By dinner time, I headed to TGI Fridays, where I had reservations for one. I enjoyed a magnificent three-course meal. 
The next day, it was the day Christians celebrate the birth of our lord and saviour. So, I found a Methodist Church, I went to the Christmas service.
After worshiping, it was lunch time. I had reservations in Bella Italia, one of my favourite restaurants. The meal was amazing. The best part was having Italian food on Christmas, which is not usually done in my home country. I broke tradition enjoying pasta carbonara, with tiramisu for dessert.

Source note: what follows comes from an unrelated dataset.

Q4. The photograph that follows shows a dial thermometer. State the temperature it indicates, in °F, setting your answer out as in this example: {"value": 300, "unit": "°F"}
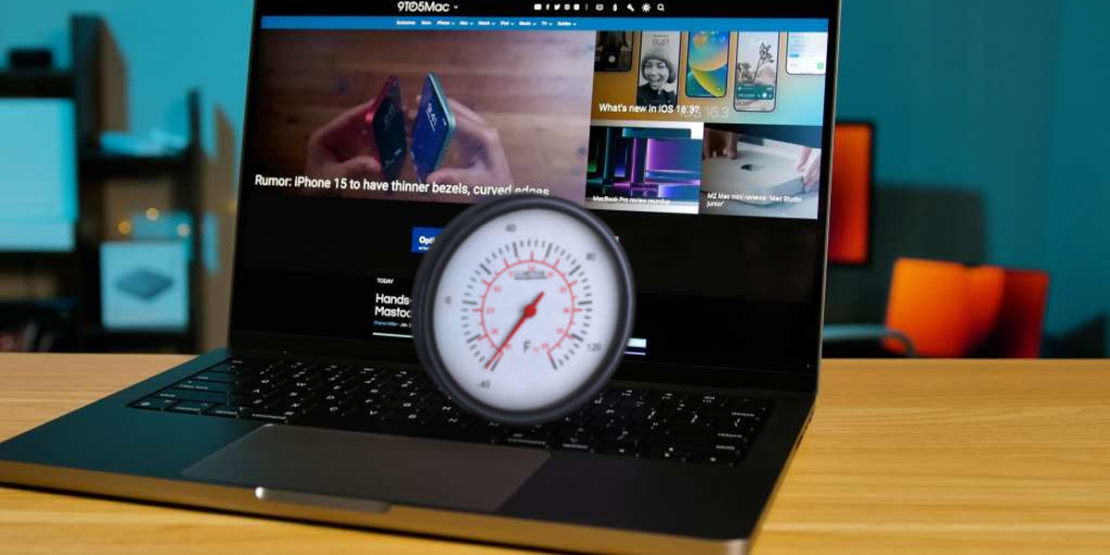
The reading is {"value": -36, "unit": "°F"}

Now, there isn't that much to do in London on Christmas day, since all the main attractions are closed. An ice rink was open, but it's too far from where I was. However, I was able to catch a movie, The Battle Of The Sexes, which tells the story of the legendary tennis match between  Billy Jean King and Bobby Riggs. Unlike the first movie of the same topic, 'When Billy Beat Bobby', 'Battle Of the Sexes' deals with Billy Jean King's affair with a female hairdresser and the fact that she still hadn't come out as lesbian at the time of the match. This made it far more interesting.
The following day, I had a blast visiting Winter Wonderland. The theme park is very beautiful. I admit it was crowded and disgustingly expensive, but I had an amazing time.
I started Ice-skating, which I hadn't done in years. At first, I felt very insecure, so I rented a training aid that I could hold on to, and it was properly shaped as a penguin. But, after a few minutes, it all came back to me. I felt confident and was able to continue skating without aid. Loved it!
Then, more winter fun visiting the Ice bar: a beautiful bar where everything is completely made of ice, even the glass. It was quite early for a bar, so I was the only one there... but I didn't care at all. I was able to take all the pictures I wanted without anyone getting in the way. I had a strawberry daiquiri. Usually, having a drink slightly before noon is a sign of alcoholism, but, hey, if you are outside the city where you live it's called... vacations! 
I had lunch at the Christmas market within the park. Then I went to an ice-skating show: Cinderella On Ice. I watched the talented performers as they told the story of Cinderella while gracefully skating, jumping, spinning and doing complex stunts. For someone whose biggest accomplishment while ice-skating is not needing the aid, watching them was absolutely breath-taking. I was at awe.
Later, I headed to an exhibit of beautiful ice sculptures. The theme was 'underwater'. There were fishes, sharks, sea plants, scuba divers, mermaids, mythical sea monsters and even Poseidon,  all made of ice.
After a fun day at the park, I headed to Oxford street to take advantage of  the Boxing Day sales. Lots of crazy people doing the same thing!! It was madness, but I managed to get two dresses and two sweaters half prize.
People are so afraid to do things on their own. Society tell us that we are not enough on our own, that we NEED other people. I'm telling you, that's a lie. Having a good time by yourself can be just as rewarding, with the plus of having absolute freedom. Such freedom, such state of peace, is something I miss when I travel with my family.
Call me anti-social, if you want. I'll call it... being happy with your own company.